Kepala Dinas Pendapatan Daerah (Dispenda) DKI Jakarta Reynalda Madjid, Rabu (26/11) di Jakarta Pusat mengatakan, pemberlakuan sistem dalam jaringan internet itu akan dimulai pada 2009. Sosialisasi kepada para pengelola restoran dan hotel akan digelar pada desember ini.
Sebelumnya, Dispenda sudah mengujicoba penerapan sistem on line pada 11 restoran sejak enam bulan lalu. Hasilnya, nilai pajak yang dibayar oleh para pembeli dapat langsung diketahui hasilnya saat itu juga dan jumlahnya meningkat dari bulan-bulan sebelumnya.
Menurut Reynalda, Dispenda akan menyediakan mesin kasir dan jaringan internet bagi setiap restoran dan hotel yang menjadi bagian program ini. Data pemasukan uang dari mesin kasir akan langsung terkirim ke komputer Dispenda dan pajaknya dapat langsung dibayar di Bank DKI.
Pengelola hotel atau restoran tinggal menunjukkan bukti pembayaran pajak ke kantor Dispenda sehingga semua proses berlangsung secara transparan, kata Reynalda.
Dana penyediaan mesin kasir dan jaringan internet itu yang diajukan dalam rancangan APBD 2009 mencapai Rp 10 miliar. DPRD DKI Jakarta cenderung menyetujui permintaan anggaran itu karena berharap ada peningkatan pendapatan daerah dari pajak hotel dan restoran.
Di Jakarta terdapat 5.561 restoran yang menjadi wajib pajak. Jumlah itu terus bertambah seiring bertambahnya pusat-pusat perbelanjaan dan kawasan niaga lainnya.
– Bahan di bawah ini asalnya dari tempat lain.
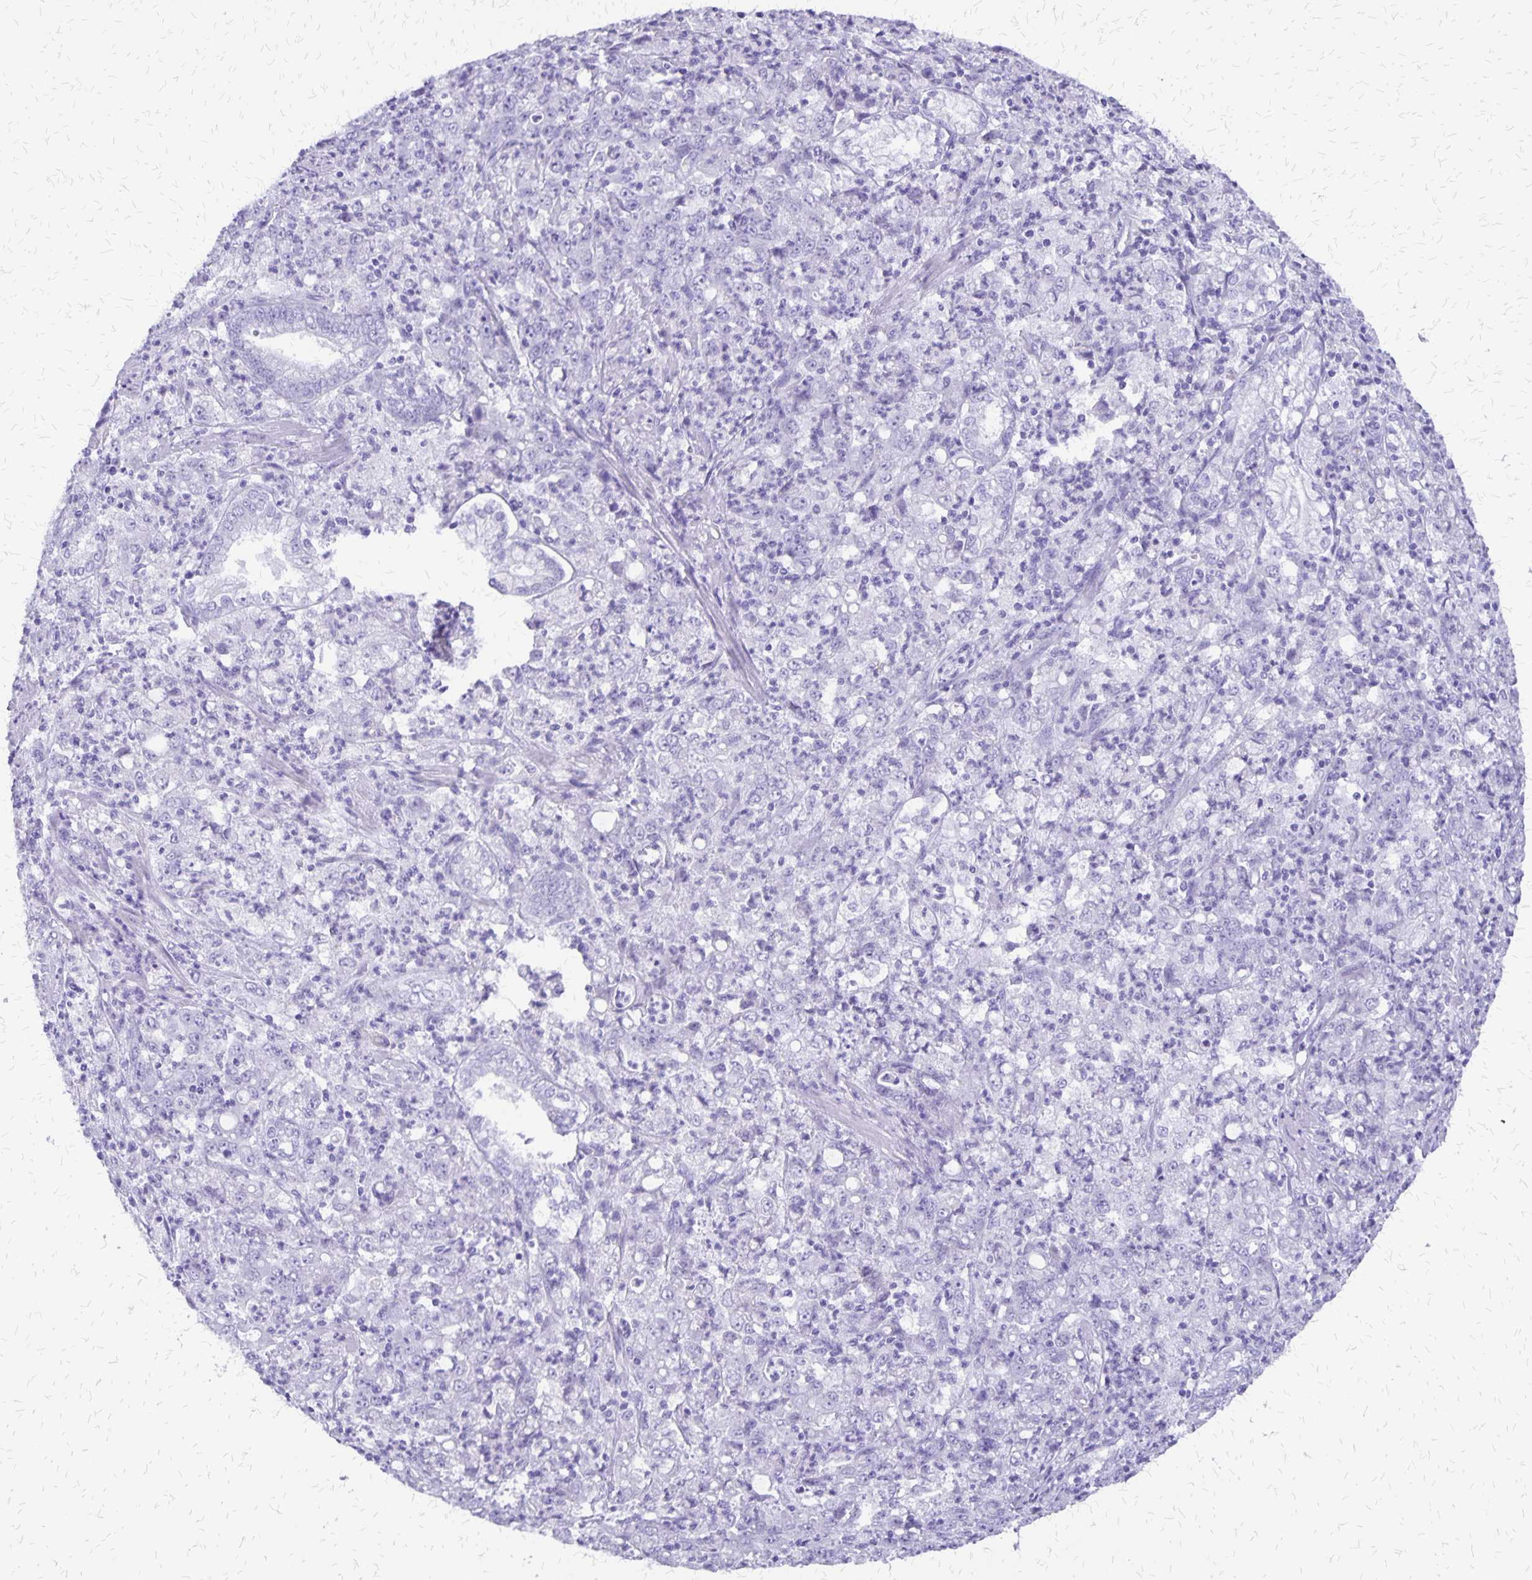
{"staining": {"intensity": "negative", "quantity": "none", "location": "none"}, "tissue": "stomach cancer", "cell_type": "Tumor cells", "image_type": "cancer", "snomed": [{"axis": "morphology", "description": "Adenocarcinoma, NOS"}, {"axis": "topography", "description": "Stomach, lower"}], "caption": "Histopathology image shows no protein staining in tumor cells of adenocarcinoma (stomach) tissue.", "gene": "SLC13A2", "patient": {"sex": "female", "age": 71}}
Sementara itu, Sekretaris Komisi B DPRD DKI Jakarta Nurmansjah Lubis menyambut gembira rencana penerapan sistem on line di 800 restoran dan hotel itu. Sistem itu diperlukan untuk memudahkan pengawasan transaksi di restoran dan hotel yang menjadi obyek pajak.
Pajak hotel dan restoran merupakan titipan masyarakat pada para pengelola usaha untuk diberikan pada pemerintah. Oleh karena itu jumlah pajak yang harus disetor harus transparan. "Jika perlu, semua hotel dan restoran di Jakarta dipasangi sistem on line secara bertahap," kata Nurmansjah.